EXCERPT>

^^^^

The total of only column sizes does not match with total row size if we use pg_relation_size. There must be some columns or indices that I missed. I don't know where else to look

NyakudyaA commented 4 years ago

@lucernae Where is the sql for the vulnerability calculations. I can try to run on my local machie and see if the problem persist

lucernae commented 4 years ago

@NyakudyaA we can run it, it's just that the size blew up after vulnerability calculations

Fresh dump then restore the same db will output this:

Query used:

SELECT
    relname AS "relation",
    pg_size_pretty(
        pg_relation_size(C .oid)
        ) as "rel_size",
    pg_size_pretty (
        pg_total_relation_size (C .oid)
    ) AS "total_size"
FROM
    pg_class C
LEFT JOIN pg_namespace N ON (N.oid = C .relnamespace)
WHERE
    nspname NOT IN (
        'pg_catalog',
        'information_schema'
    )

^^^^

SUPPLIED DATA>
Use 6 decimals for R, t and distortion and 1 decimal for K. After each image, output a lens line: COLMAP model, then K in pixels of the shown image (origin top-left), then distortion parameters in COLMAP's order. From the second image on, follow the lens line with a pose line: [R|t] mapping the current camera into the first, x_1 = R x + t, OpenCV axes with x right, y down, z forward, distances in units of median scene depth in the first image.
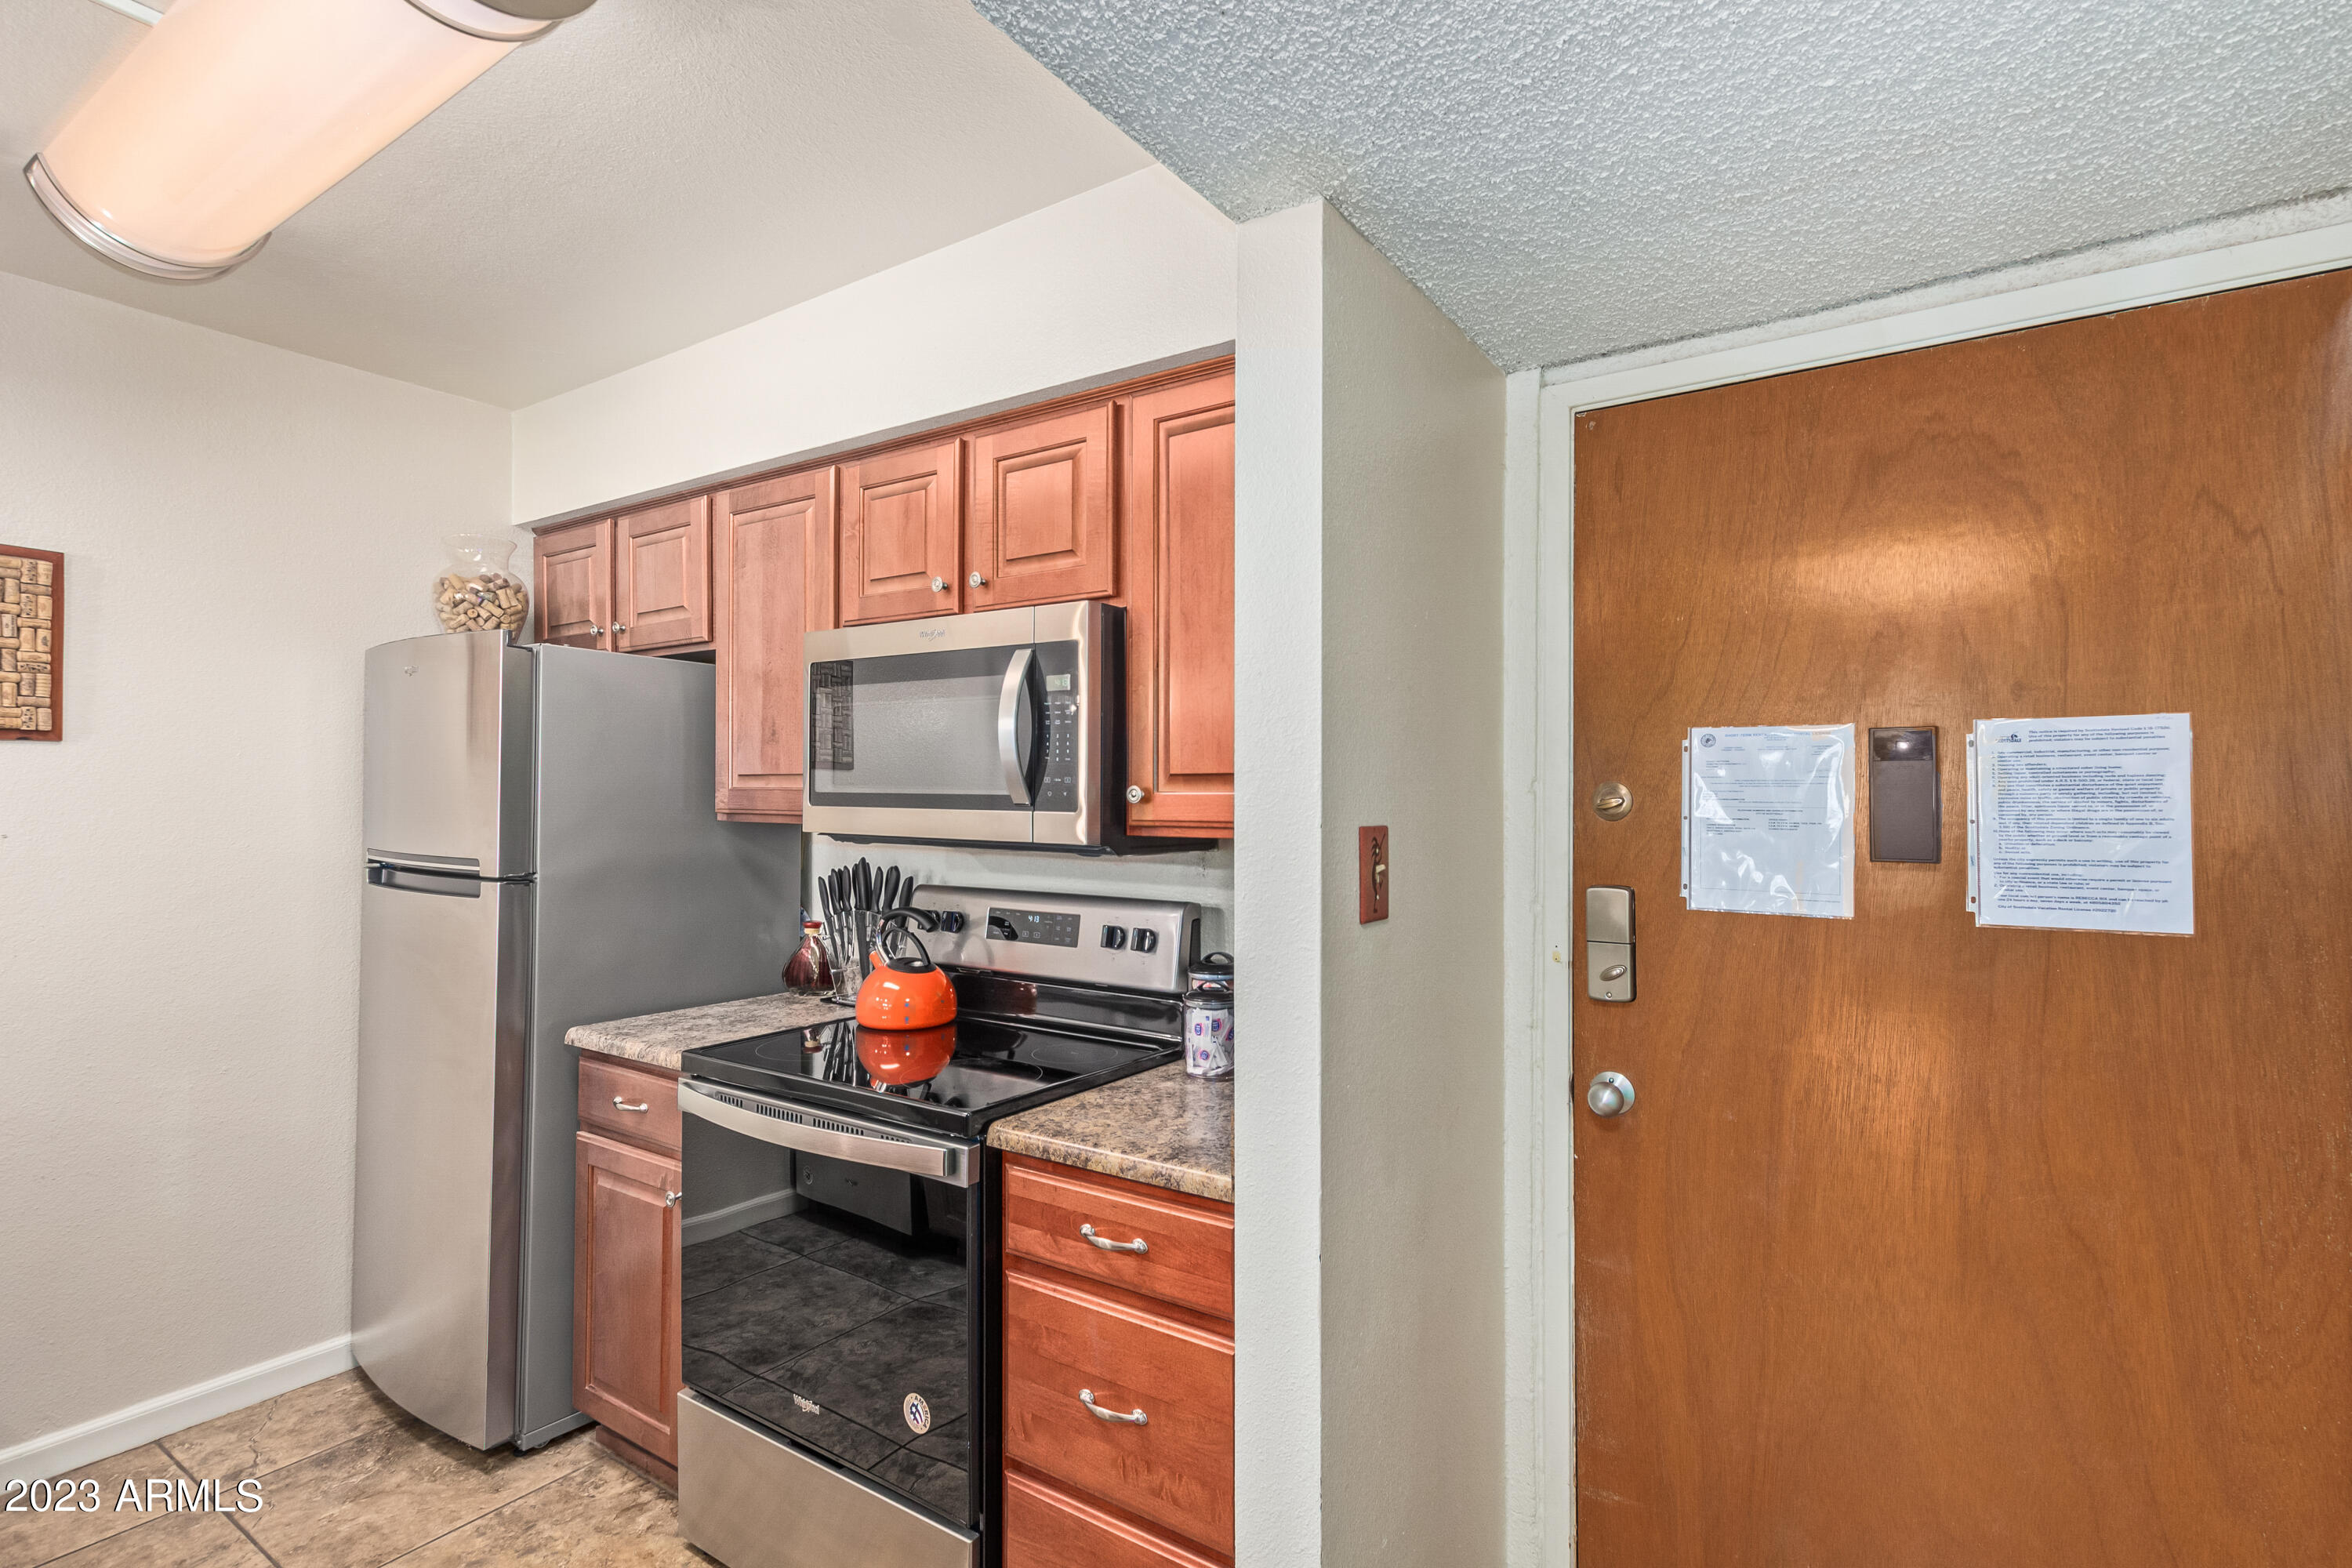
lens RADIAL K [[1134.9, 0, 1176.0], [0, 1134.9, 784.0], [0, 0, 1]] dist [0.023751, -0.000068]
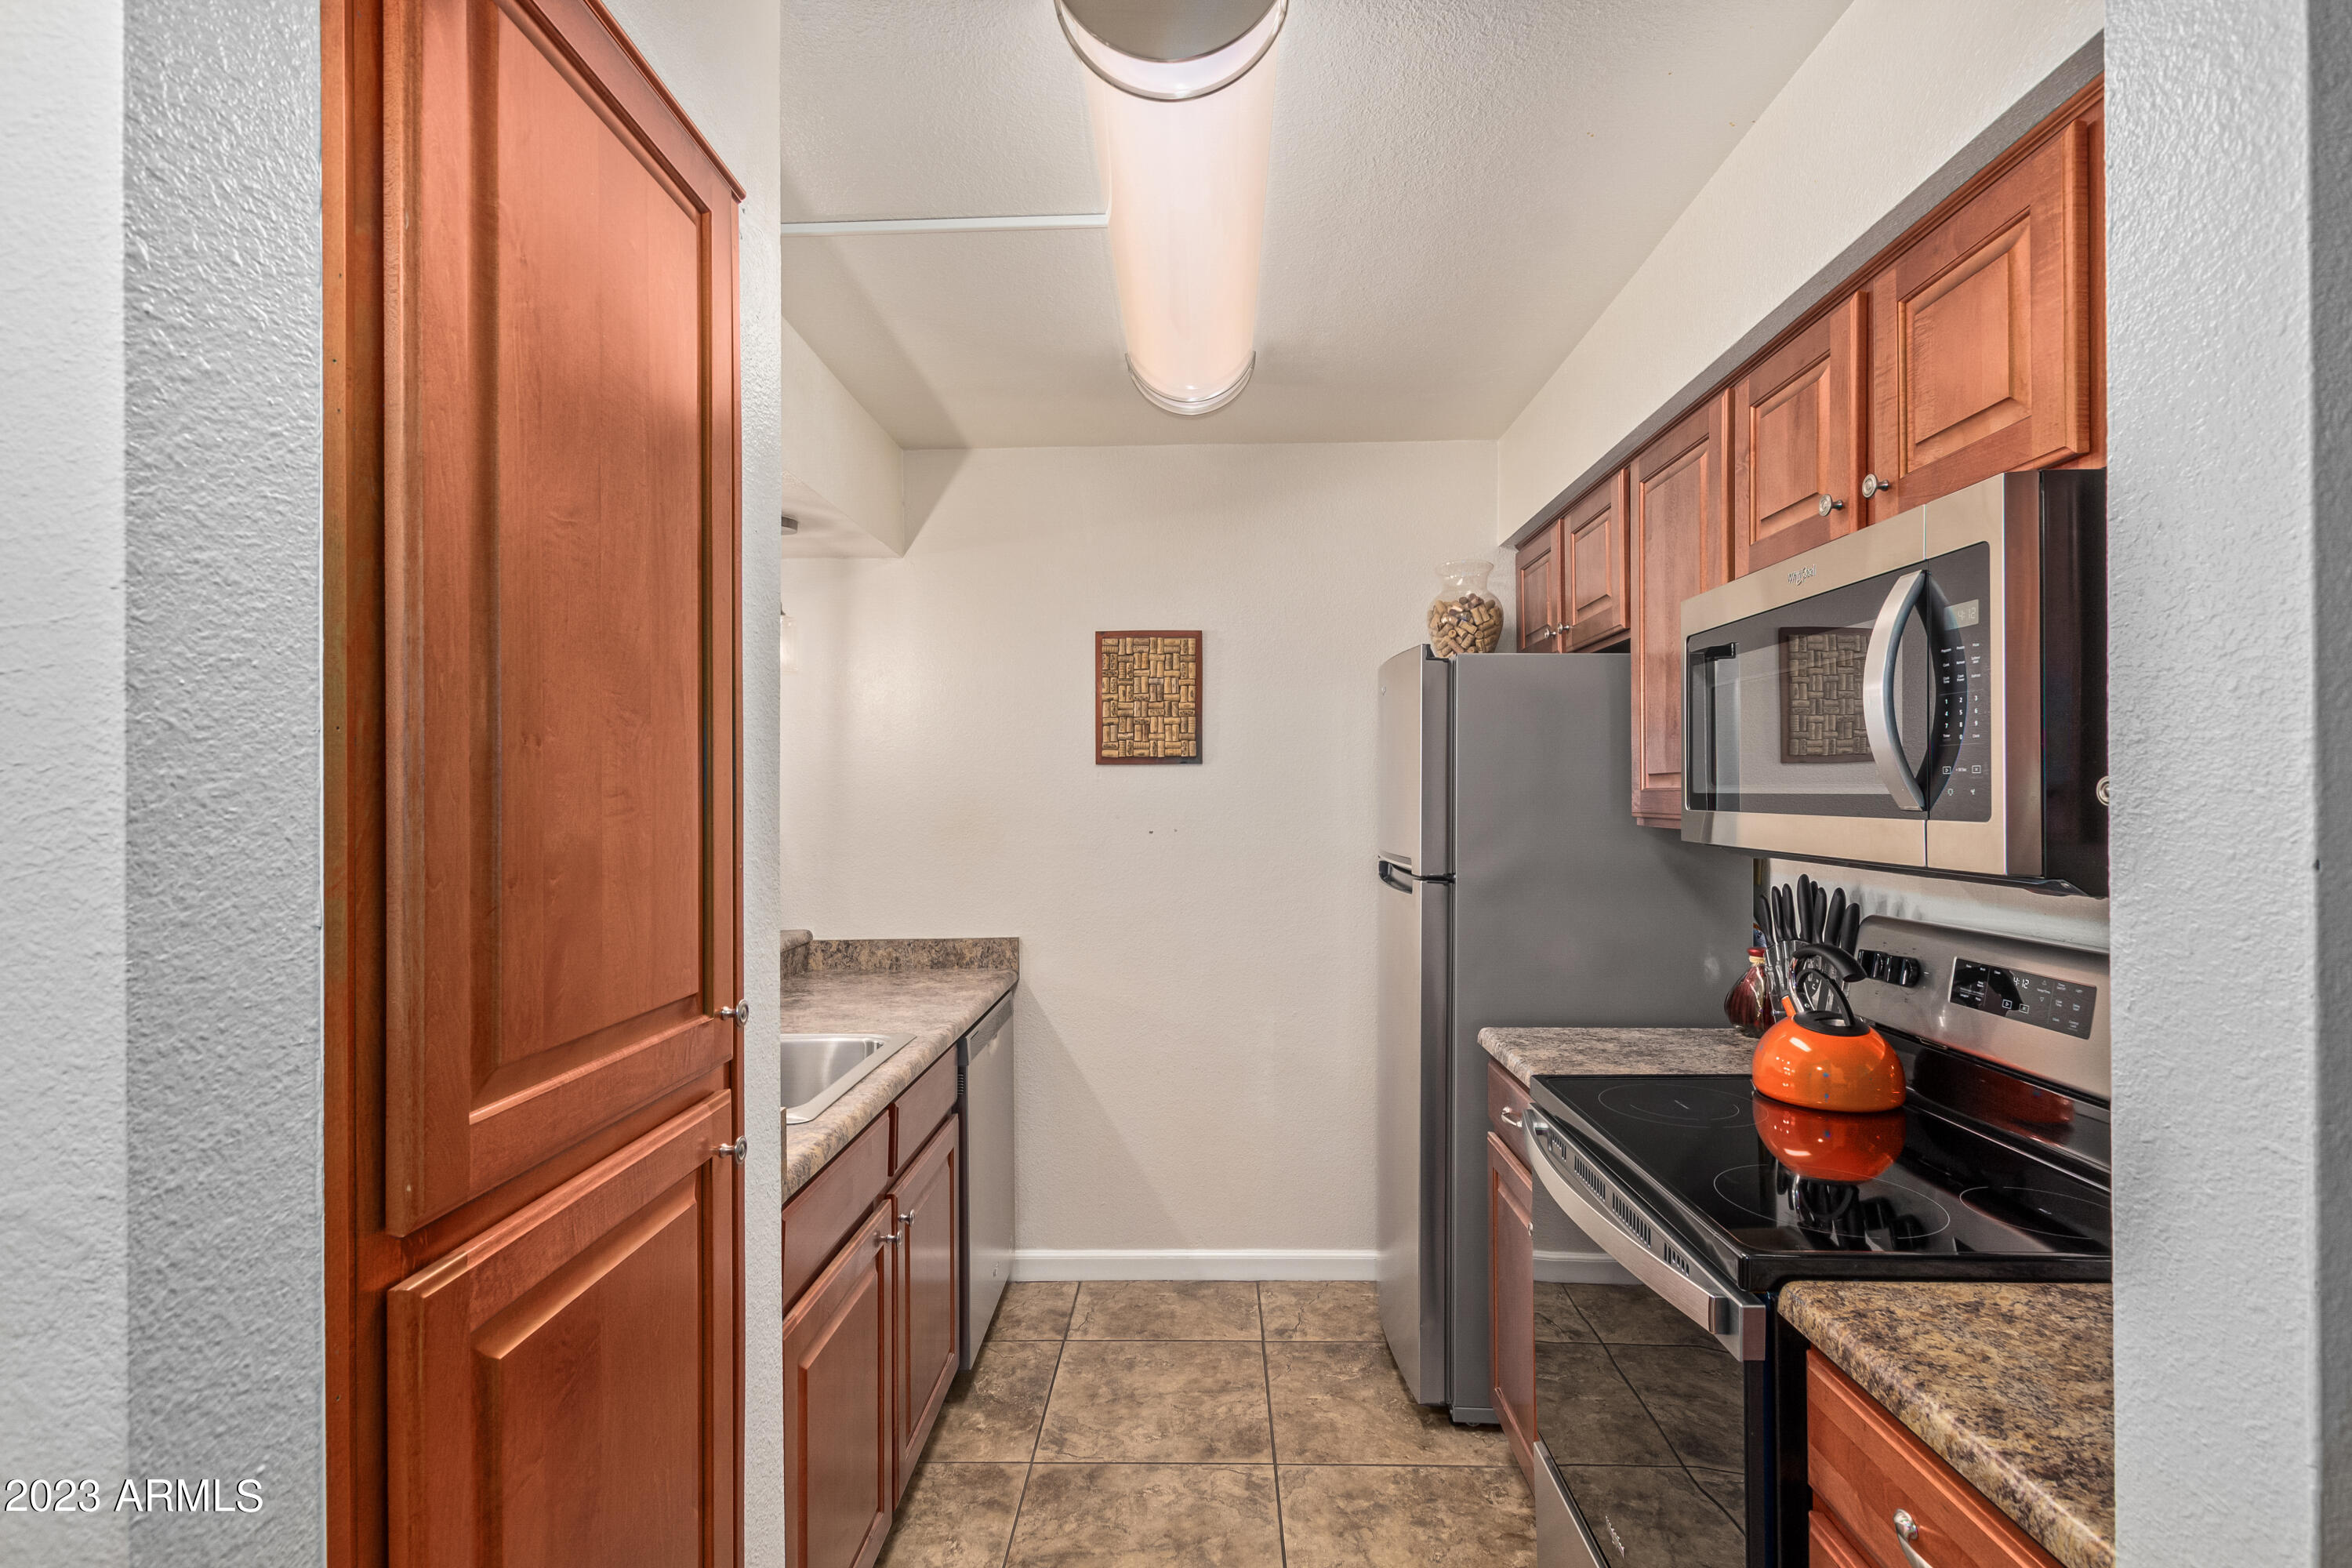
lens RADIAL K [[1081.5, 0, 1181.1], [0, 1081.5, 794.7], [0, 0, 1]] dist [0.018230, -0.008841]
pose [[0.550654, -0.010722, -0.834664, 0.132929], [0.017156, 0.999852, -0.001525, 0.003141], [0.834557, -0.013480, 0.550757, 0.253949]]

^^^^

TASKS AND EXERCISES>
1 > Update the database-size thread starting with "lucernae commented 4" and going on through "pg_relation_size(C .oid)", so that "vulnerability calculations" becomes "exposure calculations".
2 > In the database-size thread, which two schema names does the query's WHERE clause exclude?
The material comes from a different source than the thread on database size.

ANSWERS TO THE PROBLEMS>
1 >
lucernae commented 4 years ago

@NyakudyaA we can run it, it's just that the size blew up after exposure calculations

Fresh dump then restore the same db will output this:

Query used:

SELECT
    relname AS "relation",
    pg_size_pretty(
        pg_relation_size(C .oid)

2 > pg_catalog and information_schema